═════ EXCERPT
Meanwhile, the OIG also concluded that Medicare inappropriately allowed $6 million for DTS claims billed for beneficiaries without a documented diagnosis code for diabetes, or that inappropriately overlapped with an inpatient hospital stay or inpatient skilled-nursing facility stay.

Of the $425 million in Medicare-allowed claims that were deemed questionable, the OIG found that suppliers in 10 geographic areas—in sections of Arizona, California, Florida, Kansas, Mississippi, Missouri, New Jersey, New York, Pennsylvania and Tennessee—were responsible for 77% of the questionable billing.

The study examined six measures for dubious billing, which include examining things such as the average percentage of suppliers' non-mail order DTS claims for beneficiaries who lived an unusually long distance away and the average percentage of suppliers' DTS claims in excess of Medicare utilization guidelines.

To prevent inappropriate claims, the OIG recommends that the CMS enforce claims-processing edits to prevent wrongful claims that do not include an appropriate diabetes diagnosis code. Those edits should identify any DTS claims that overlap with an inpatient hospital stay or skilled-nursing facility state and mark them for further review.

The report also recommended that the CMS increase its monitoring of DTS suppliers' Medicare billing and offer more education to suppliers and beneficiaries about inappropriate billing practices. “On July 1, 2013, the national mail order (NMO) competitive bidding program for diabetic testing supplies began,” the report noted. “CMS believes the NMO competitive bidding program will reduce the number of mail order DTS suppliers,” it continued. “We encourage CMS to closely monitor suppliers that are awarded an NMO contract. CMS should also monitor non-NMO suppliers that did not win contracts.”

According to the report, the CMS reviewed a draft of the OIG's analysis and concurred in part with two of its recommendations: to enforce existing edits and to increase monitoring of DTS suppliers' Medicare billing. The agency concurred with the OIG's suggestions to provide more education to suppliers and Medicare beneficiaries and a fourth recommendation to take appropriate action regarding inappropriate Medicare DTS claims and suppliers with questionable DTS billing.
══════════
═════ DATASET CONTENT
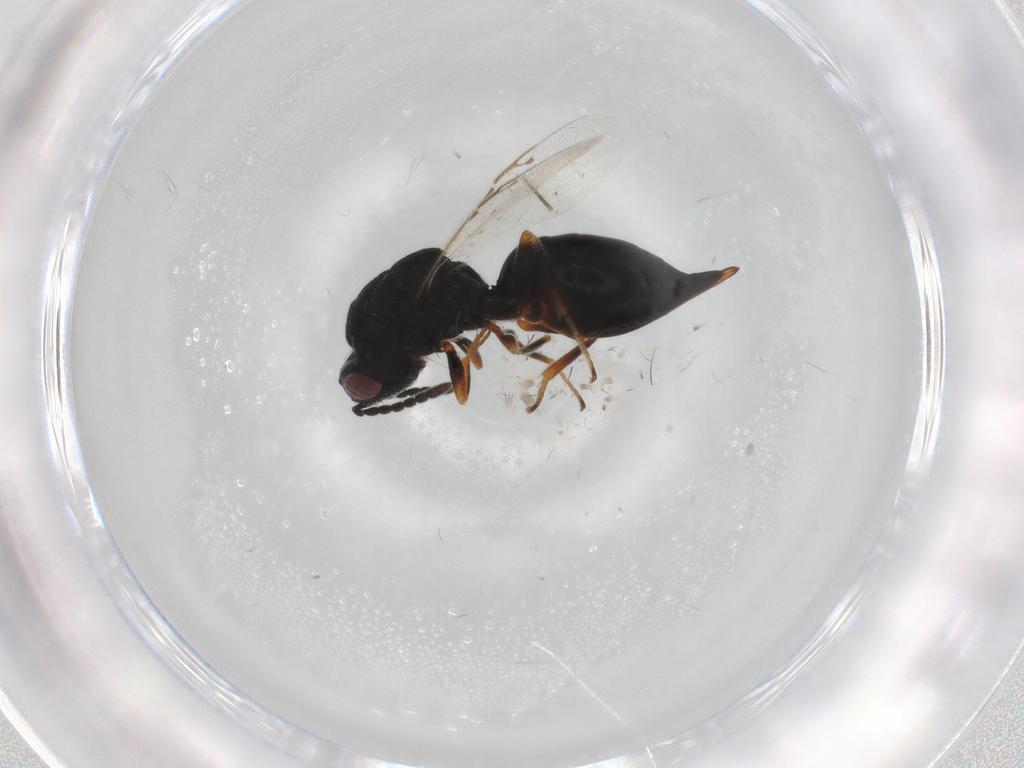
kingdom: Animalia
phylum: Arthropoda
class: Insecta
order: Hymenoptera
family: Eurytomidae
══════════
→ **EXERCISE TASKS**
• 1. Rewrite the paragraph of the Medicare billing excerpt that begins "The report also recommended" as a short bulleted list that keeps its main facts.
• 2. Reproduce the part of the Medicare billing excerpt between "According to the" and "questionable DTS billing.", inclusive, replacing "concurred in part" with "partly agreed".

→ **EXPECTED RESPONSES**
• 1.
- The report recommended that CMS increase its monitoring of DTS suppliers' Medicare billing.
- It also recommended more education for suppliers and beneficiaries about inappropriate billing practices.
- The national mail order (NMO) competitive bidding program for diabetic testing supplies began on July 1, 2013.
- CMS believes the NMO program will reduce the number of mail order DTS suppliers.
- The report encourages CMS to closely monitor suppliers awarded an NMO contract, and also non-NMO suppliers that did not win contracts.

• 2.
According to the report, the CMS reviewed a draft of the OIG's analysis and partly agreed with two of its recommendations: to enforce existing edits and to increase monitoring of DTS suppliers' Medicare billing. The agency concurred with the OIG's suggestions to provide more education to suppliers and Medicare beneficiaries and a fourth recommendation to take appropriate action regarding inappropriate Medicare DTS claims and suppliers with questionable DTS billing.